(Data shown begins)
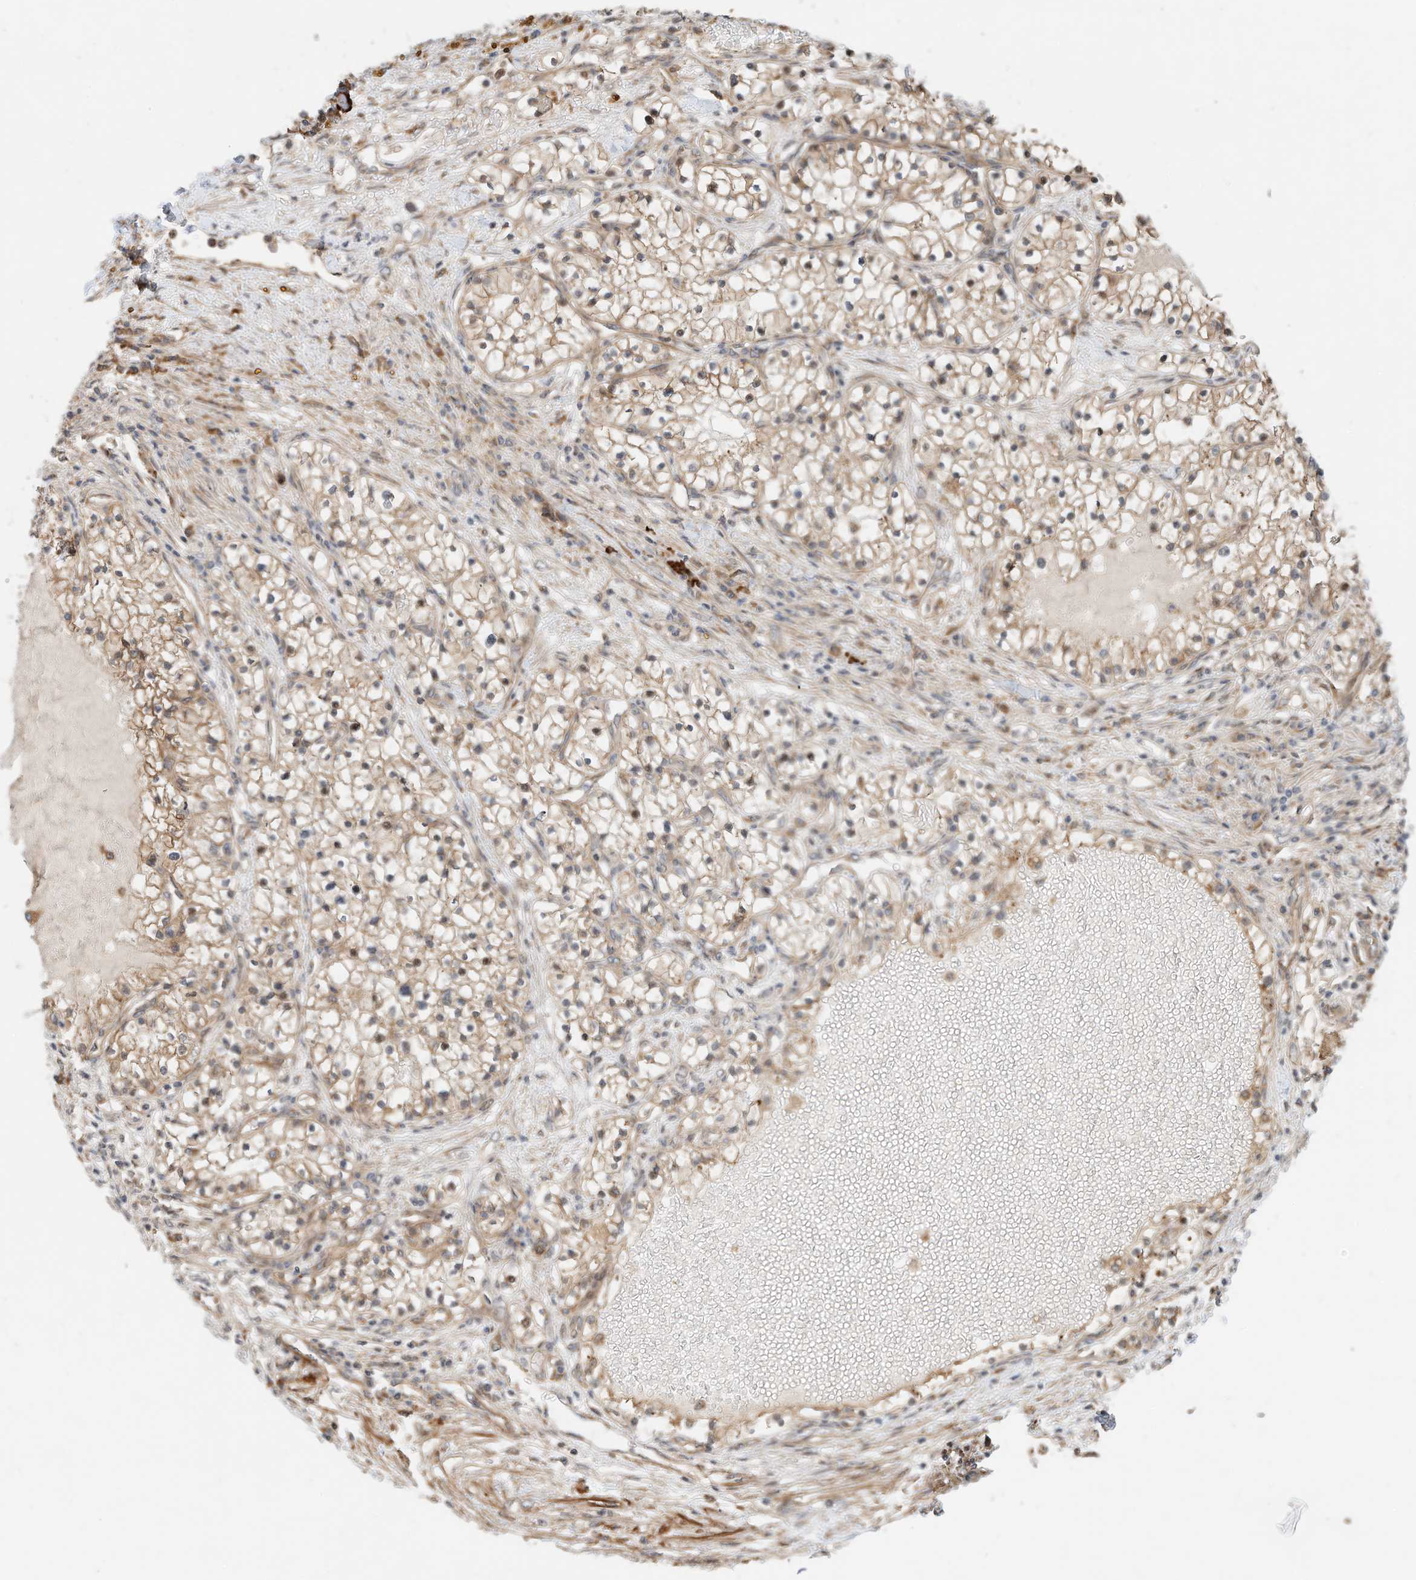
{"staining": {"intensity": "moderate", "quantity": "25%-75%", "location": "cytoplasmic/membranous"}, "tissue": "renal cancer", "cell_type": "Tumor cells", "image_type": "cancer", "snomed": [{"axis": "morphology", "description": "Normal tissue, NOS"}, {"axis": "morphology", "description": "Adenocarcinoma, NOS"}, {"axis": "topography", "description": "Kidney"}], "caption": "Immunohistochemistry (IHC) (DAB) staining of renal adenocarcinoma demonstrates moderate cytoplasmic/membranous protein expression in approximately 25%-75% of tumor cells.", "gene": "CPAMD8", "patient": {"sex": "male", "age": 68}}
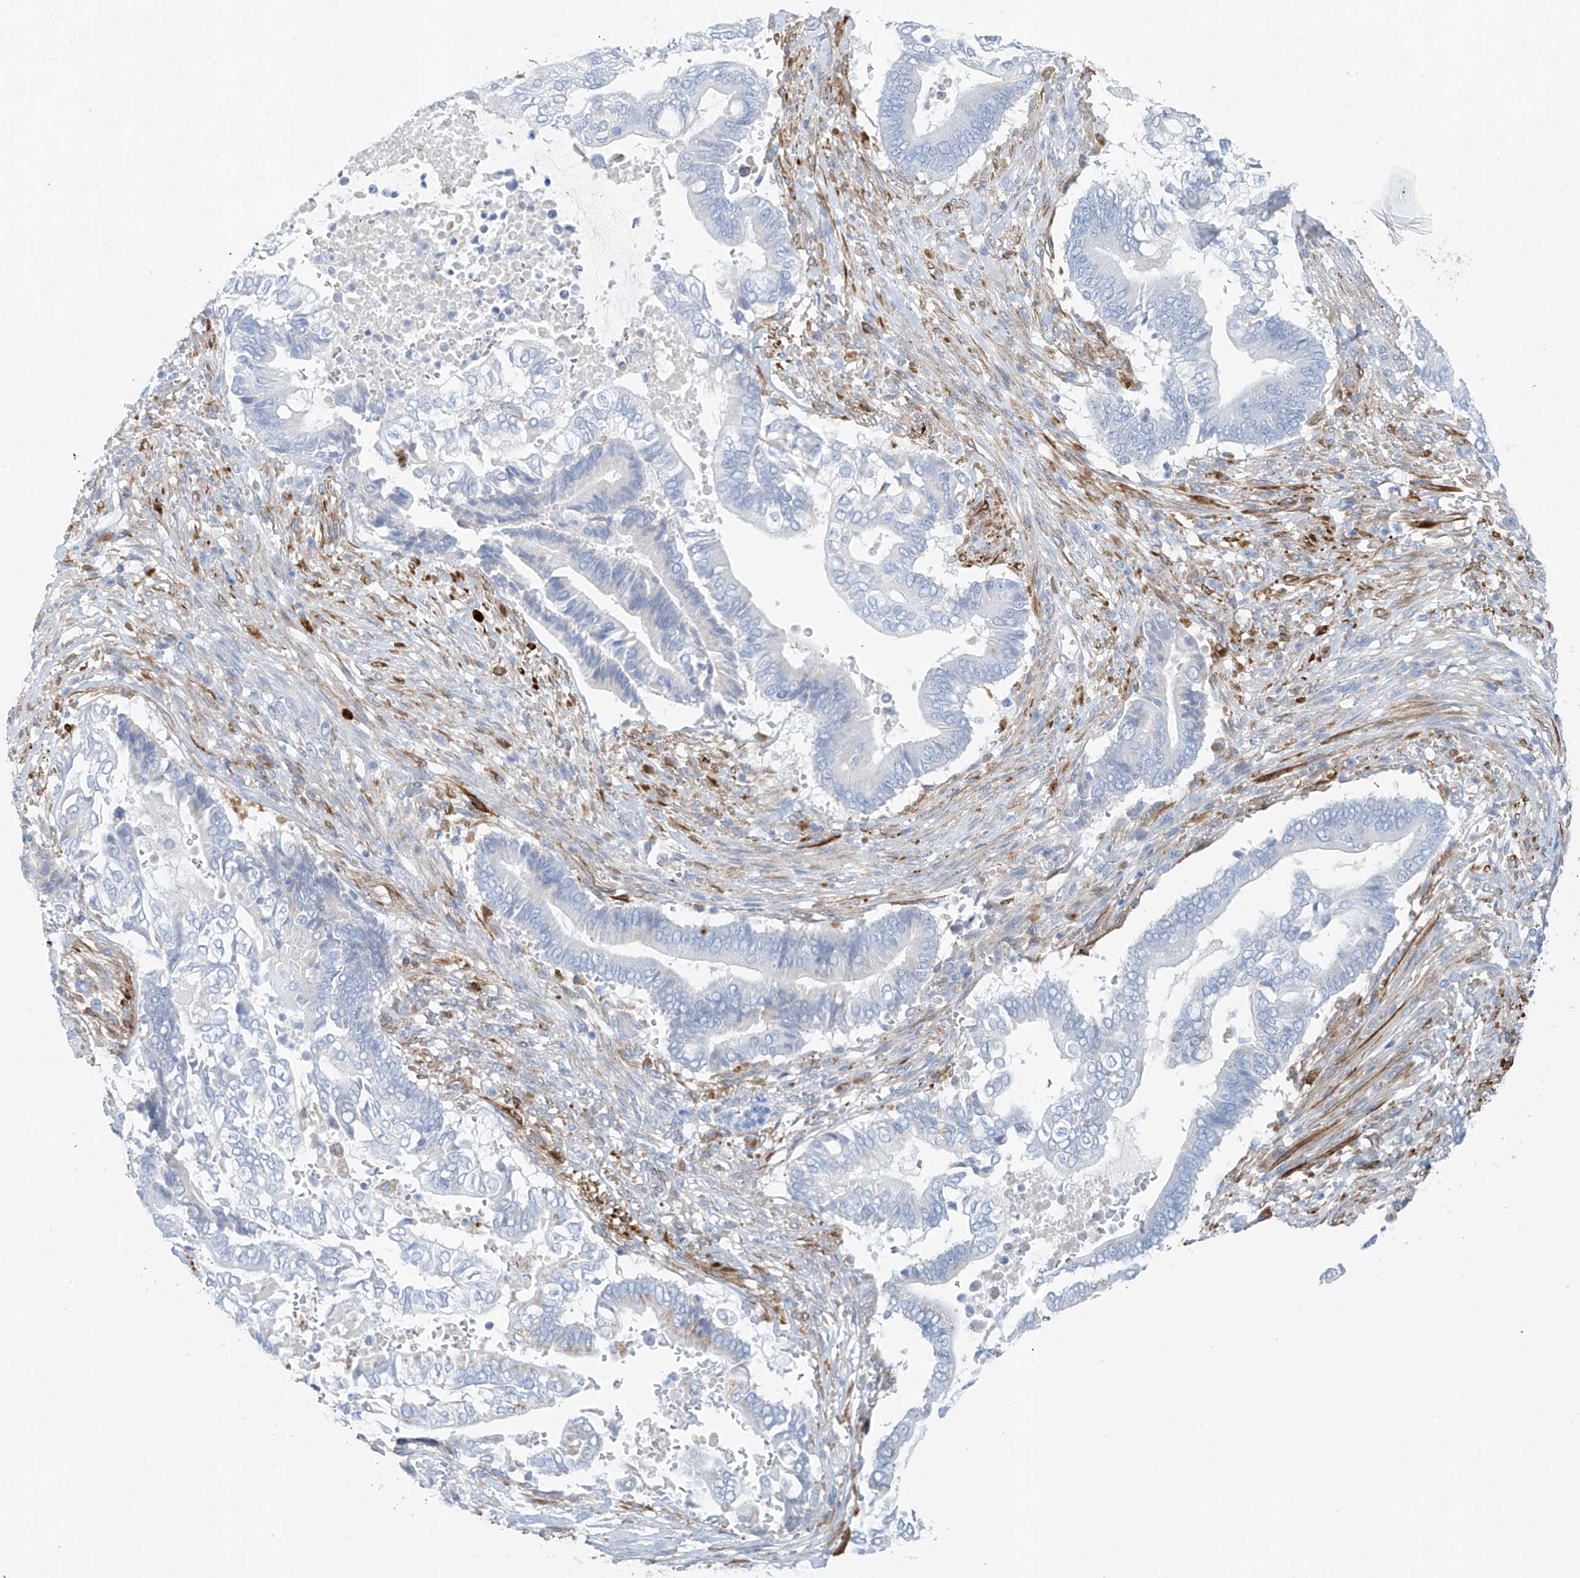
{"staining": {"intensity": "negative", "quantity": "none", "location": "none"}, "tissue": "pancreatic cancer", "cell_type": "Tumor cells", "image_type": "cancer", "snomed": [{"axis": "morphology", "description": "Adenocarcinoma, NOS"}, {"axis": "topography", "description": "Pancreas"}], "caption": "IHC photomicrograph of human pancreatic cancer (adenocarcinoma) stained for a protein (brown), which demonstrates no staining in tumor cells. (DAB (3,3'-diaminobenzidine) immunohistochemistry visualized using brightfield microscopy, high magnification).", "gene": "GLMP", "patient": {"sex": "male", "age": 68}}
(Data shown ends)
(Data shown begins)
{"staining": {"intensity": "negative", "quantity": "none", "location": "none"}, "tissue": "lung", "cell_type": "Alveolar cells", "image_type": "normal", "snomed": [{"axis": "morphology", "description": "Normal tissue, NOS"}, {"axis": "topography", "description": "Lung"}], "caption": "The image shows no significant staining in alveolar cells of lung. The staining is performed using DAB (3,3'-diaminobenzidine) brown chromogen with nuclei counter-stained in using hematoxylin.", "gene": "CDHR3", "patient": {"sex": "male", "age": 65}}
(Data shown ends)
__Exercise brief__:
Among the lines of the data, which ones contain the word "Tumor"? Show them.

__Response to the task__:
{"staining": {"intensity": "moderate", "quantity": "25%-75%", "location": "cytoplasmic/membranous"}, "tissue": "renal cancer", "cell_type": "Tumor cells", "image_type": "cancer", "snomed": [{"axis": "morphology", "description": "Normal tissue, NOS"}, {"axis": "morphology", "description": "Adenocarcinoma, NOS"}, {"axis": "topography", "description": "Kidney"}], "caption": "Immunohistochemistry (IHC) (DAB) staining of renal adenocarcinoma demonstrates moderate cytoplasmic/membranous protein expression in approximately 25%-75% of tumor cells.", "gene": "CPAMD8", "patient": {"sex": "male", "age": 68}}
{"staining": {"intensity": "negative", "quantity": "none", "location": "none"}, "tissue": "pancreatic cancer", "cell_type": "Tumor cells", "image_type": "cancer", "snomed": [{"axis": "morphology", "description": "Adenocarcinoma, NOS"}, {"axis": "topography", "description": "Pancreas"}], "caption": "IHC photomicrograph of human pancreatic cancer (adenocarcinoma) stained for a protein (brown), which demonstrates no staining in tumor cells. (DAB (3,3'-diaminobenzidine) immunohistochemistry visualized using brightfield microscopy, high magnification).", "gene": "GLMP", "patient": {"sex": "male", "age": 68}}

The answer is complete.